How to specify query parameter in Lucene search syntax?

855 Views Asked by At

I want to make a get request to this https://musicbrainz.org/doc/MusicBrainz_API/Search music-API.I want it to search for the name of the album and the release format. The release format should be vinyl. You can search for these things in the query-part of the request. It works fine if I don't specify any format but when I do specify one it doesn't register and still shows other release-formats such as CD and Digital. This is the Url I'm using to do my request: https://musicbrainz.org/ws/2/release?query=depeche%20mode%20music%20for%20the%20massesANDformat%3AVinyl&fmt=json&limit=10 Does anybody know how I have to change my URL so that it only shows me the vinyl-formats?

1

There are 1 best solutions below

1
On BEST ANSWER

It looks as if the Format field is based on a constrained list of pre-defined values - as shown in the release format listing page.

It is therefore possible that the Lucene index has defined this field as a StringField rather than a TextField.

A StringField is defined as:

A field that is indexed but not tokenized: the entire String value is indexed as a single token.

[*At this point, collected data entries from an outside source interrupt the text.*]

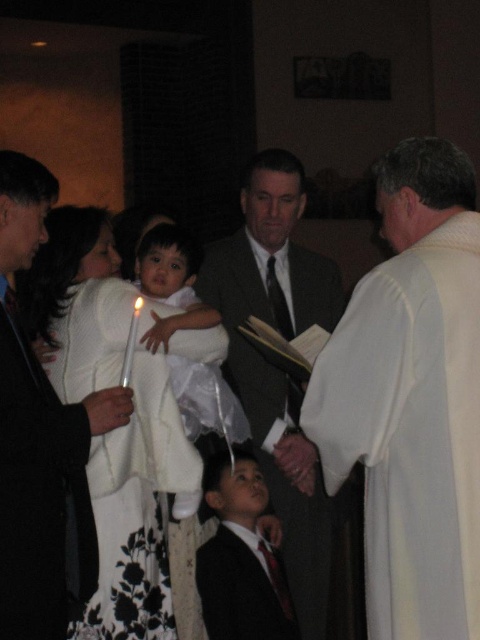
Question: Does smooth white robe at center have a larger size compared to white satin baby at center?

Choices:
 (A) no
 (B) yes

Answer: (A)

Question: Can you confirm if white cloth at right is smaller than white satin baby at center?

Choices:
 (A) no
 (B) yes

Answer: (A)

Question: Which of these objects is positioned closest to the white satin dress at center?

Choices:
 (A) white cloth at right
 (B) white wax candle at center
 (C) white satin baby at center
 (D) white cotton suit at center

Answer: (D)

Question: Which of the following is the closest to the observer?

Choices:
 (A) (x=166, y=486)
 (B) (x=82, y=429)
 (C) (x=479, y=260)

Answer: (C)

Question: Which point is farther to the camera?

Choices:
 (A) white satin dress at center
 (B) white cloth at right
 (C) smooth white robe at center
 (D) dark suit at center

Answer: (D)

Question: Is white cloth at right to the left of white wax candle at center from the viewer's perspective?

Choices:
 (A) no
 (B) yes

Answer: (A)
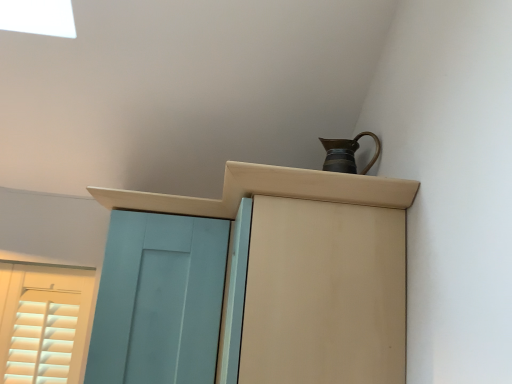
Question: From a real-world perspective, is teal matte door at left physically located above or below matte brown cupboard at upper right?

Choices:
 (A) below
 (B) above

Answer: (A)

Question: In terms of height, does teal matte door at left look taller or shorter compared to matte brown cupboard at upper right?

Choices:
 (A) short
 (B) tall

Answer: (A)

Question: Based on their relative distances, which object is farther from the matte wood cabinet at upper center?

Choices:
 (A) matte brown cupboard at upper right
 (B) teal matte door at left
 (C) metallic brown jug at upper right

Answer: (B)

Question: Which is nearer to the teal matte door at left?

Choices:
 (A) matte brown cupboard at upper right
 (B) metallic brown jug at upper right
 (C) matte wood cabinet at upper center

Answer: (A)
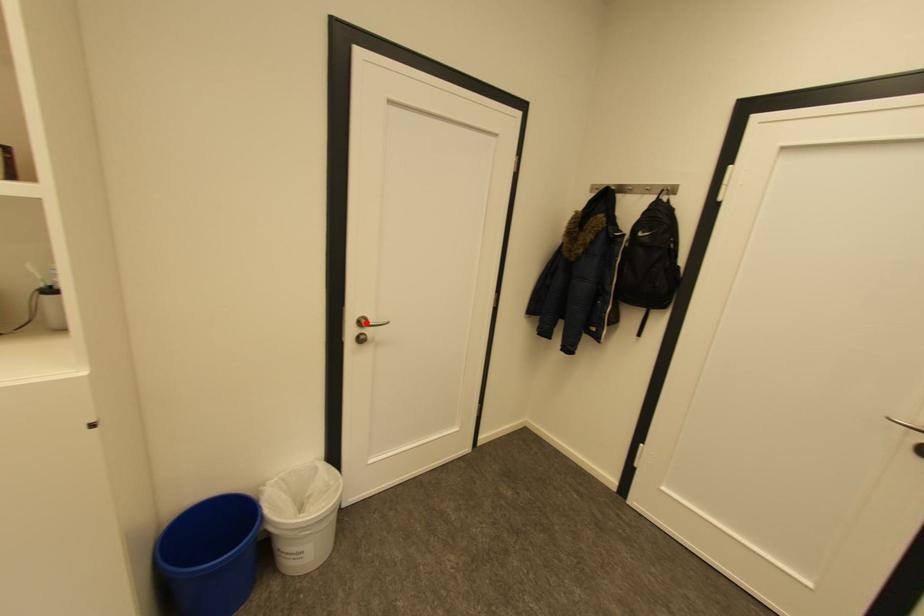
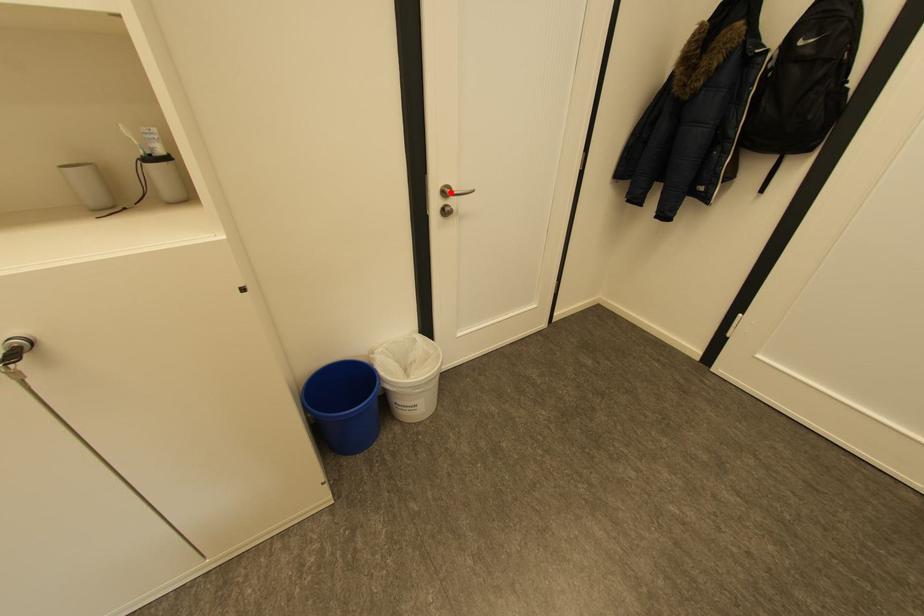
I am providing you with two images of the same scene from different viewpoints. A red point is marked on the first image and another point is marked on the second image. Is the red point in image1 aligned with the point shown in image2?

Yes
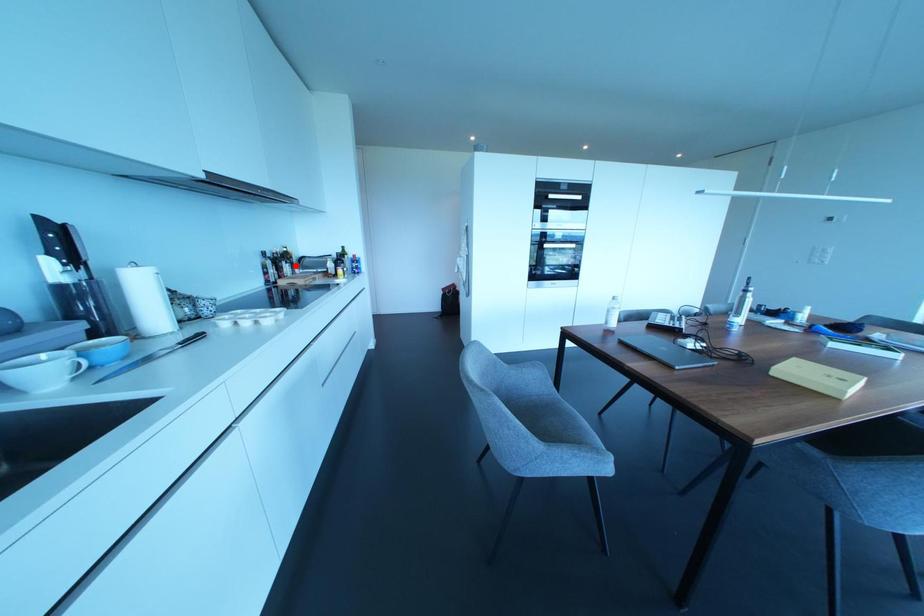
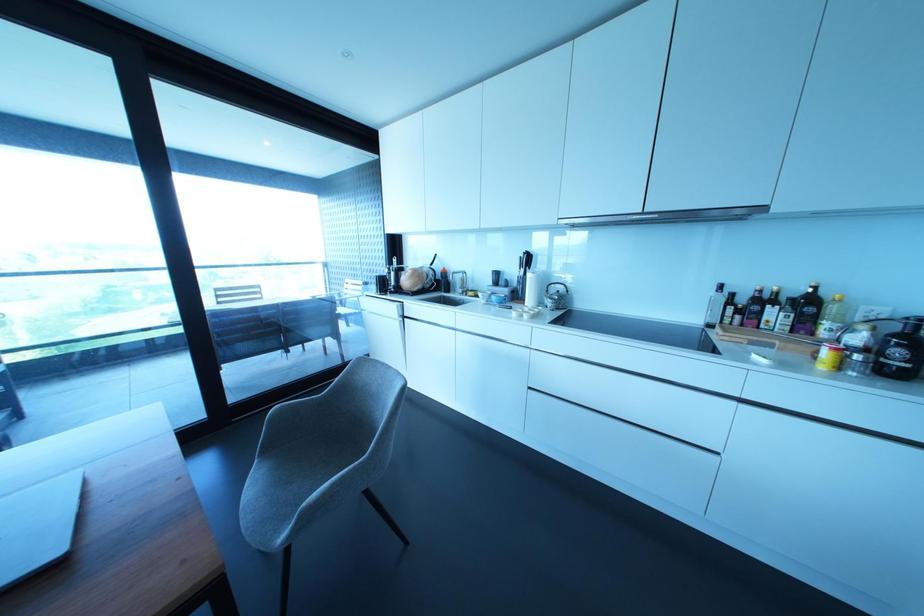
The point at the highlighted location is marked in the first image. Where is the corresponding point in the second image?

This means that you cannot search for vinyl. You need to use the exact value, which can be one of:

7" Vinyl
10" Vinyl
12" Vinyl

So, to account for this, you can build that part of the Lucene query as follows:

AND (format:"7\" vinyl" OR format:"10\" vinyl" format:"12\" vinyl")

The text values are surrounded by "s to ensure the entire term is treated as a single token in the query (to exactly match the single token in the index).

The backslashes are used to escape the " in the text.

The overall Lucene query therefore becomes this:

title:"music for the masses" AND artist:"depeche mode" AND (format:"7\" vinyl" OR format:"10\" vinyl" OR format:"12\" vinyl")

And when added to the URL, it becomes this:

https://musicbrainz.org/ws/2/release?query=title:"music for the masses" AND artist:"depeche mode" AND (format:"7\" vinyl" OR format:"10\" vinyl" OR format:"12\" vinyl")&fmt=json

I pasted the above into my browser query bar, and I got 8 release objects returned in the JSON response.

When the URL is URL-encoded, it ends up as follows:

https://musicbrainz.org/ws/2/release?query=title:%22music%20for%20the%20masses%22%20AND%20artist:%22depeche%20mode%22%20AND%20(format:%227\%22%20vinyl%22%20OR%20format:%2210\%22%20vinyl%22%20OR%20format:%2212\%22%20vinyl%22)&fmt=json

I mentioned at the beginning that it is therefore possible that the format field (and probably several others) is indexed as a string field. I do not know this as a fact - but it is the only way I can explain why my query works and your does not. So I think it's a reasonable assumption - but I could be wrong.